In order to optimize the process of eliciting preference information from decision makers, a rule-based decision support method for multi-attribute decision-making is proposed in this paper. Based on the proposed method, it is unnecessary to ask decision makers to provide complete preference information. In this way, the decision burden of decision makers is reduced, and the efficiency of the multi-attribute decision-making is improved. The comparative experiments indicate that the performance of the proposed method is prior to the common methods (i.e., AHP, ANP, and TOSPIS). The significance of this paper is summarized as follows:(1)The core of this method is extracting rules based on attribute values of alternatives and available preference information provided by decision makers through the combination of stochastic multi-objective acceptability analysis and a variable precision rough set approach. With the concept of attribute reduction and approximation accuracy, the extracted rules could eliminate redundant attributes and give the relative priority of preference information. According to the pre-extracted rules, the preference information that is sensitive to decision result will be collected preferentially.(2)Based on the proposed method, the process of decision-making could be carried out step by step, and DMs are informed of much decision support information to help them make a choice. Moreover, the measurement of reliability of the decision result based on the k-best rank acceptability is given in this paper. In this way, according to the measurement, once the decision result is reliable enough, the preference eliciting and decision-making process can be terminated.

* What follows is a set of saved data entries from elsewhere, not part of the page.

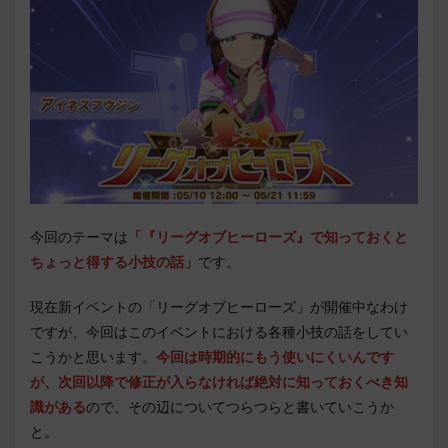
今回のテーマは
「
『リーグオブヒーローズ』で知っておくと
ちょっと得する小技の話」
です。
現在新イベントの「リーグオブヒーローズ」が開催中なわけ
ですが、今回はこのイベントにおける各種小技の話をしてい
こうかと思います。
今回は時期的にもう使いにくいんです
が、次回以降で修正が入らなければ絶対に知っておくべき知
識がある
ので、その辺についてつらつらと書いていこうか
と。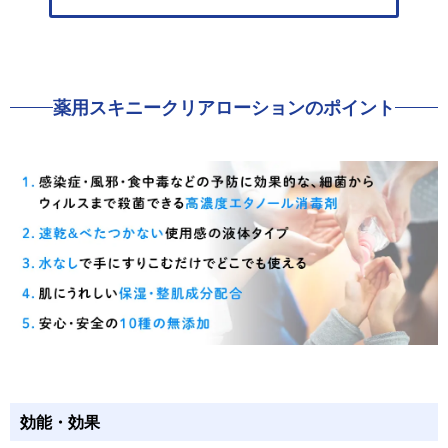
薬用
スキニークリアローション
のポイント
効能・効果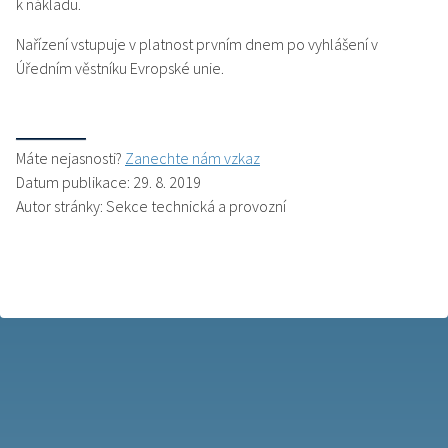
k nákladu.
Nařízení vstupuje v platnost prvním dnem po vyhlášení v
Úředním věstníku Evropské unie.
Máte nejasnosti?
Zanechte nám vzkaz
Datum publikace: 29. 8. 2019
Autor stránky: Sekce technická a provozní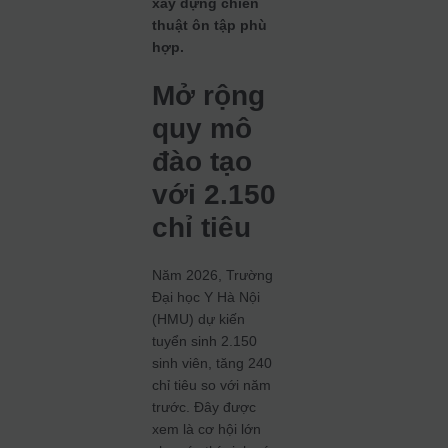
xây dựng chiến
thuật ôn tập phù
hợp.
Mở rộng
quy mô
đào tạo
với 2.150
chỉ tiêu
Năm 2026, Trường
Đại học Y Hà Nội
(HMU) dự kiến
tuyển sinh 2.150
sinh viên, tăng 240
chỉ tiêu so với năm
trước. Đây được
xem là cơ hội lớn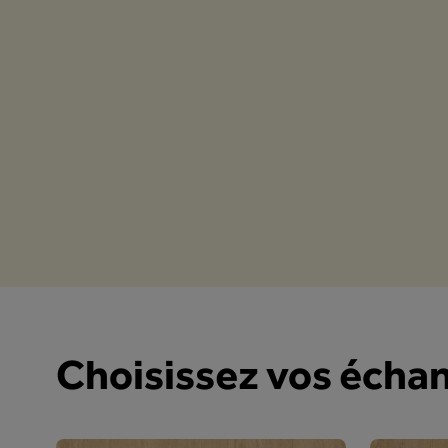
Choisissez vos échan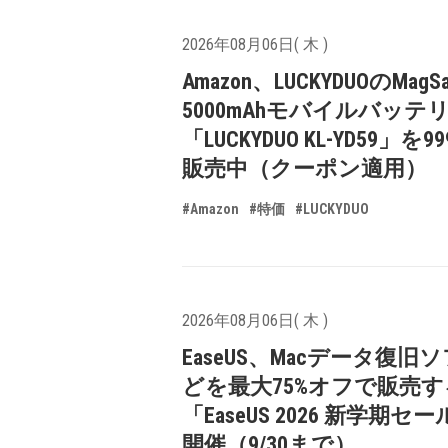
2026年08月06日( 木 )
Amazon、LUCKYDUOのMagS
5000mAhモバイルバッテ
「LUCKYDUO KL-YD59」を9
販売中（クーポン適用）
#Amazon
#特価
#LUCKYDUO
2026年08月06日( 木 )
EaseUS、Macデータ復旧
どを最大75%オフで販売す
「EaseUS 2026 新学期セ
開催（9/30まで）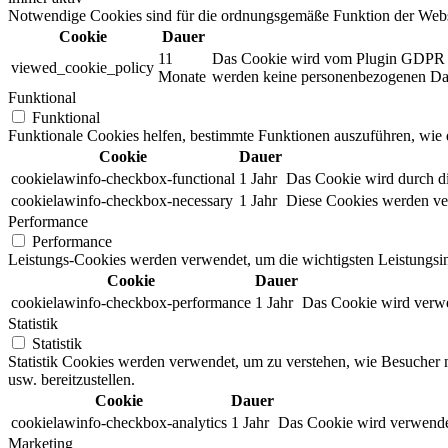
Notwendige Cookies sind für die ordnungsgemäße Funktion der Websit
Cookie
Dauer
11
Das Cookie wird vom Plugin GDPR Co
viewed_cookie_policy
Monate
werden keine personenbezogenen Dat
Funktional
Funktional
Funktionale Cookies helfen, bestimmte Funktionen auszuführen, wie 
Cookie
Dauer
cookielawinfo-checkbox-functional
1 Jahr
Das Cookie wird durch d
cookielawinfo-checkbox-necessary
1 Jahr
Diese Cookies werden ver
Performance
Performance
Leistungs-Cookies werden verwendet, um die wichtigsten Leistungsind
Cookie
Dauer
cookielawinfo-checkbox-performance
1 Jahr
Das Cookie wird verwe
Statistik
Statistik
Statistik Cookies werden verwendet, um zu verstehen, wie Besucher m
usw. bereitzustellen.
Cookie
Dauer
cookielawinfo-checkbox-analytics
1 Jahr
Das Cookie wird verwendet
Marketing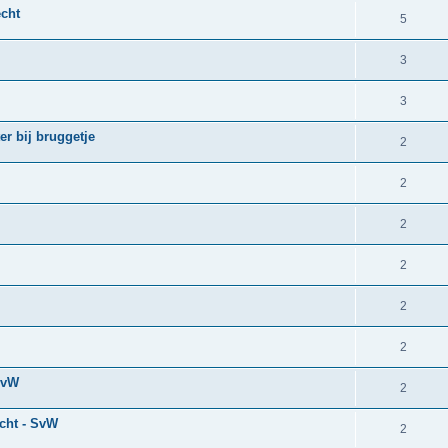
cht
5
3
3
r bij bruggetje
2
2
2
2
2
2
SvW
2
echt - SvW
2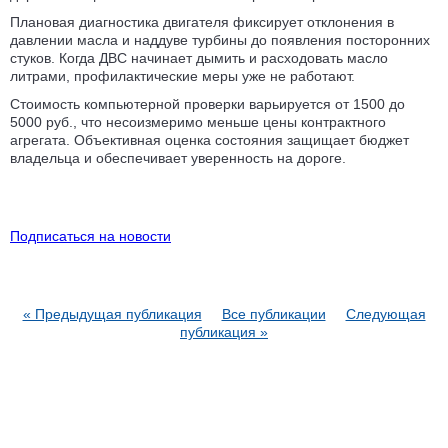
Плановая диагностика двигателя фиксирует отклонения в
давлении масла и наддуве турбины до появления посторонних
стуков. Когда ДВС начинает дымить и расходовать масло
литрами, профилактические меры уже не работают.
Стоимость компьютерной проверки варьируется от 1500 до
5000 руб., что несоизмеримо меньше цены контрактного
агрегата. Объективная оценка состояния защищает бюджет
владельца и обеспечивает уверенность на дороге.
Подписаться на новости
« Предыдущая публикация
Все публикации
Следующая
публикация »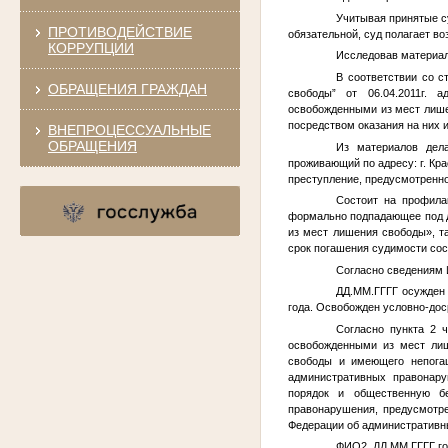
Учитывая принятые с
ПРОТИВОДЕЙСТВИЕ
обязательной, суд полагает в
КОРРУПЦИИ
Исследовав материал
В соответствии со 
ОБРАЩЕНИЯ ГРАЖДАН
свободы” от 06.04.2011г. 
освобожденными из мест лише
посредством оказания на них 
ВНЕПРОЦЕССУАЛЬНЫЕ
ОБРАЩЕНИЯ
Из материалов дел
проживающий по адресу: г. Кр
преступление, предусмотренное
Состоит на профила
формально подпадающее под д
из мест лишения свободы», та
срок погашения судимости сост
Согласно сведениям
ДД.ММ.ГГГГ
осужден 
года. Освобожден условно-дос
Согласно пункта 2 
освобожденными из мест лиш
свободы и имеющего непогаш
административных правонару
порядок и общественную бе
правонарушения, предусмотрен
Федерации об административн
ФИО2
,
ДД.ММ.ГГГГ
го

The limitation of this paper is that only the pairwise comparison relation on attributes is considered in the proposed method. Therefore, more types of relations between attributes will be studied in the future research. Moreover, considering that digital feedback information is often difficult to be understood for DMs, it is necessary to translate digital feedback information into semantic information, which is easier to be understood. The study on the transformation from digital feedback information to semantic information is also one of future research topics.

Data Availability

Raw data were generated at Navicat 15 for MySQL. Derived data supporting the findings of this study are available from the corre-sponding author on request.

Conflicts of Interest

The authors declare that they have no conflicts of interest.

Acknowledgments

This work was supported by the National Key Research and Development Program of China, no. 2018YFE0177000, and the Fundamental Research Funds for the Central Universities, no. NT2021021.